Scaling up deep neural networks
Unlocking these problems is at different scale — molecular, patient and population levels — but all are supported by the same scalable deep learning environment in CANDLE. The CANDLE software suite includes a collection of deep neural networks that capture and represent the three problems, a library of code adapted for exascale-level computing and a component that orchestrates how work will be distributed across the computing system.
“The environment will allow individual researchers to scale up their use of DOE supercomputers on deep learning in a way that’s never been done before,” said Rick Stevens, Argonne associate laboratory director for Computing, Environment and Life Sciences.
Applications such as these are just the tipping point. Once these systems come online, the potential for new capabilities will be endless.
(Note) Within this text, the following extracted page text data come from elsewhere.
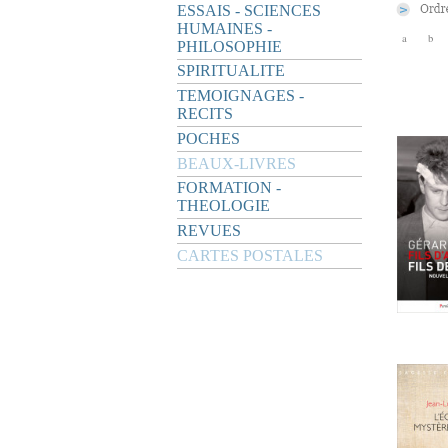
ESSAIS - SCIENCES
HUMAINES -
a
b
PHILOSOPHIE
SPIRITUALITE
TEMOIGNAGES -
RECITS
POCHES
BEAUX-LIVRES
FORMATION -
THEOLOGIE
REVUES
CARTES POSTALES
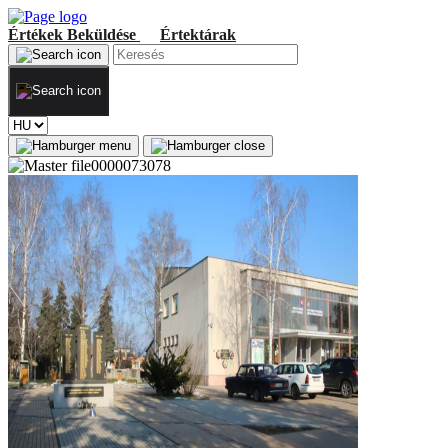
Értékek
Beküldése
Értektárak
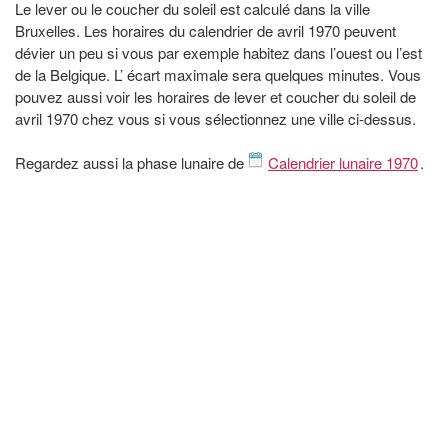
Le lever ou le coucher du soleil est calculé dans la ville
Bruxelles. Les horaires du calendrier de avril 1970 peuvent
dévier un peu si vous par exemple habitez dans l’ouest ou l’est
de la Belgique. L’ écart maximale sera quelques minutes. Vous
pouvez aussi voir les horaires de lever et coucher du soleil de
avril 1970 chez vous si vous sélectionnez une ville ci-dessus.
Regardez aussi la phase lunaire de
Calendrier lunaire 1970
.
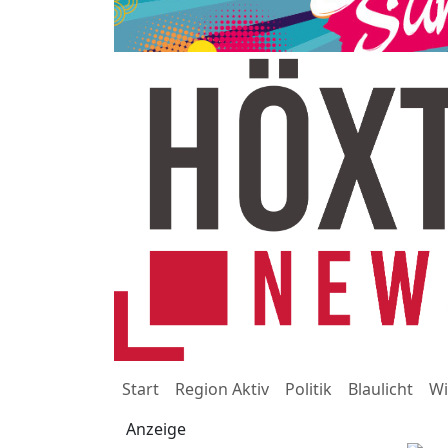
Start
Region Aktiv
Politik
Blaulicht
Wi
Anzeige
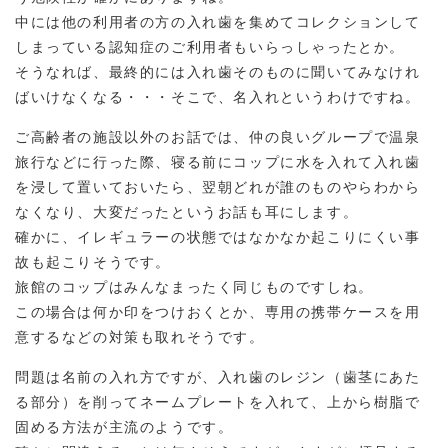
中には他の利用者の方の入れ歯を集めてコレクションして
しまっている認知症のご利用者もいらっしゃったとか。
そうなれば、最終的には入れ歯そのものに聞いてみなけれ
ばいけなくなる・・・そこで、名入れというわけですね。
ご高齢者の施設以外のお話では、仲の良いグループで温泉
旅行などに行った際、寝る前にコップに水を入れて入れ歯
を浸して置いておいたら、翌朝どれが誰のものやらわから
なくなり、大変だったというお話も耳にします。
確かに、イレギュラーの状態ではなかなか起こりにくい事
故も起こりそうです。
旅館のコップはみんなまったく同じものですしね。
この場合は何か印をつけおくとか、専用の携帯ケースを用
意するなどの対策も取れそうです。
問題は名前の入れ方ですが、入れ歯のレジン（歯茎にあた
る部分）を削ってネームプレートを入れて、上から樹脂で
固める方法が主流のようです。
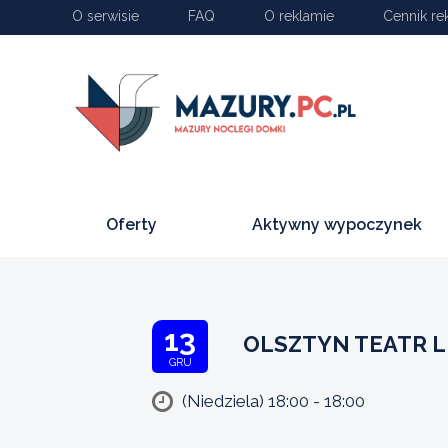
O serwisie
FAQ
O reklamie
Cennik re
Oferty
Aktywny wypoczynek
13
OLSZTYN TEATR 
GRU
(Niedziela) 18:00 - 18:00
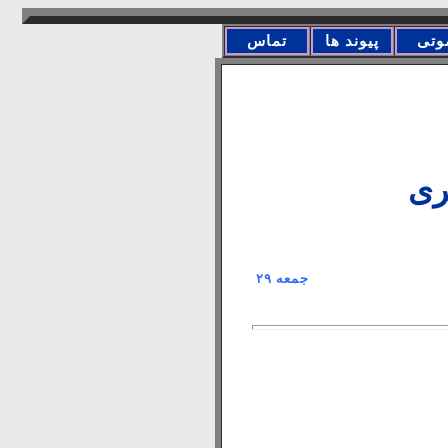
وتی
پیوند ها
تماس
ری
شورای هماهنگی تشکل‌های ... جمعه ۲۹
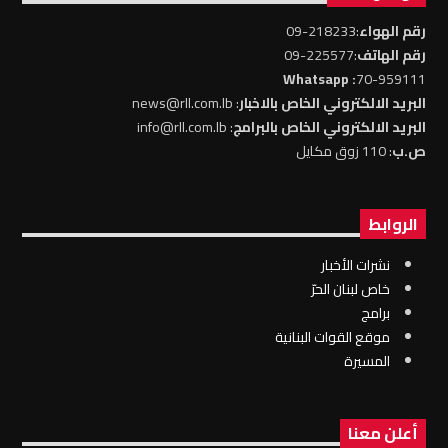
رقم الهواء
:218233-09
رقم الهاتف
:225577-09
: Whatsapp
70-959111
البريد الالكتروني الخاص بالاخبار
: news@rll.com.lb
البريد الالكتروني الخاص بالبرامج
: info@rll.com.lb
ص.ب
: 110 زوق مكايل
الروابط
نشرات الأخبار
خاص لبنان الحرّ
برامج
موقع القوات البنانية
المسيرة
أعلن معنا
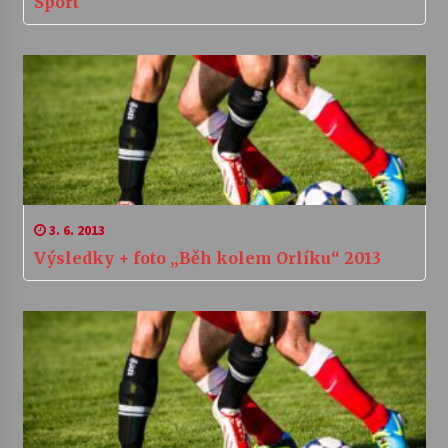
Sport
3. 6. 2013
Výsledky + foto „Běh kolem Orlíku“ 2013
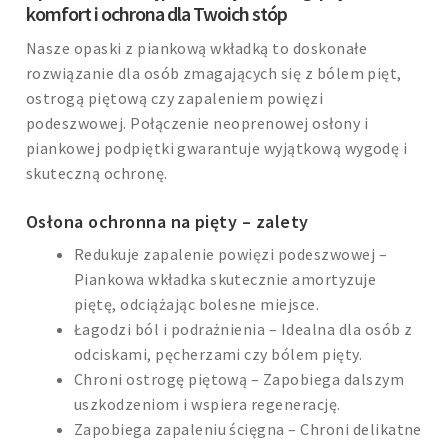
komfort i ochrona dla Twoich stóp
Nasze opaski z piankową wkładką to doskonałe
rozwiązanie dla osób zmagających się z bólem pięt,
ostrogą piętową czy zapaleniem powięzi
podeszwowej. Połączenie neoprenowej osłony i
piankowej podpiętki gwarantuje wyjątkową wygodę i
skuteczną ochronę.
Osłona ochronna na pięty – zalety
Redukuje zapalenie powięzi podeszwowej –
Piankowa wkładka skutecznie amortyzuje
piętę, odciążając bolesne miejsce.
Łagodzi ból i podrażnienia – Idealna dla osób z
odciskami, pęcherzami czy bólem pięty.
Chroni ostrogę piętową – Zapobiega dalszym
uszkodzeniom i wspiera regenerację.
Zapobiega zapaleniu ścięgna – Chroni delikatne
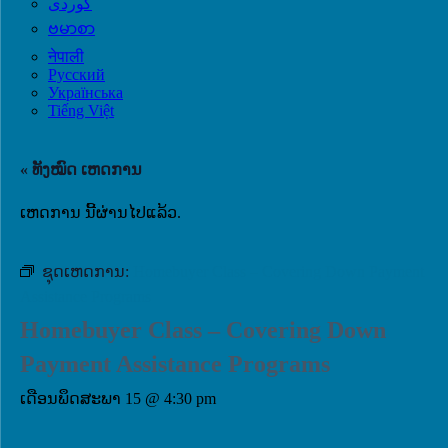
ဗမာစာ
नेपाली
Русский
Українська
Tiếng Việt
« ທັງໝົດ ເຫດການ
ເຫດການ ນີ້ຜ່ານໄປແລ້ວ.
ຊຸດເຫດການ:
Homebuyer Class – Covering Down Payment
Assistance Programs
Homebuyer Class – Covering Down
Payment Assistance Programs
ເດືອນພຶດສະພາ 15 @ 4:30 pm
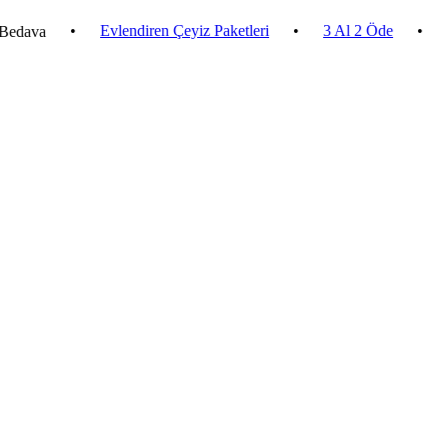
•
Evlendiren Çeyiz Paketleri
•
3 Al 2 Öde
•
2.500 ₺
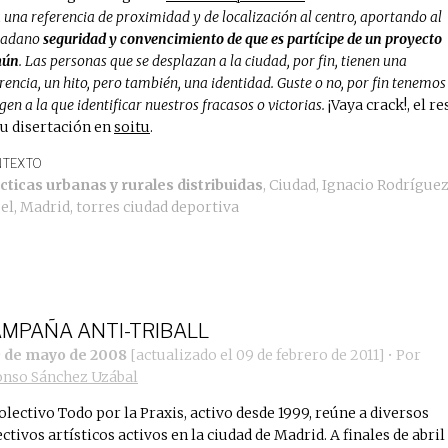
 una referencia de proximidad y de localización al centro, aportando al
dadano
seguridad y convencimiento de que es partícipe de un proyecto
mún
. Las personas que se desplazan a la ciudad, por fin, tienen una
rencia, un hito, pero también, una identidad. Guste o no, por fin tenemo
en a la que identificar nuestros fracasos o victorias.
¡Vaya crack!, el re
su disertación en
soitu
.
TEXTO
cticas urbanas y rurales distribuidas
,
Ciudad
,
Ignacio Rodrígue
el
,
Madrid
,
torres ciudad deportiva
MPAÑA ANTI-TRIBALL
9 de mayo de 2008
[actualizado el
09 de febrero de 2011
]
• Por
onso Sánchez Uzábal
colectivo Todo por la Praxis, activo desde 1999, reúne a diversos
ectivos artísticos activos en la ciudad de Madrid. A finales de abril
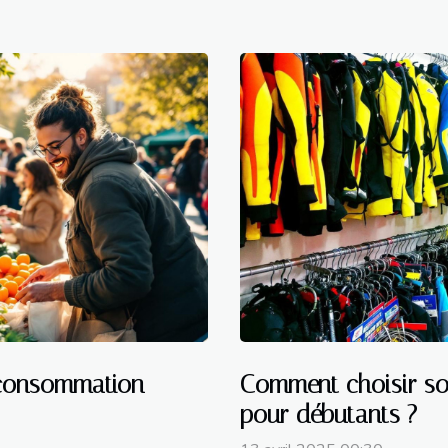
e consommation
Comment choisir so
pour débutants ?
Citations (open-access): “Exascale applications: skin in the game,” in Philosophical Transactions of the Royal Society A. and Wozniak, Justin M., et al. 2018 and “CANDLE/Supervisor: A Workflow Framework for Machine Learning Applied to Cancer Research.” BMC Bioinformatics 19 (18): 491. https://doi.org/10.1186/s12859-018-2508-4.
Organizations: The U.S. Department of Energy’s Office of Science is the single largest supporter of basic research in the physical sciences in the United States and is working to address some of the most pressing challenges of our time. Laboratory partners involved in ExaSky include Argonne, Los Alamos and Lawrence Berkeley National Laboratories. Collaborators working on CANDLE include Argonne, Lawrence Livermore, Los Alamos and Oak Ridge National Laboratories, NCI and the NIH.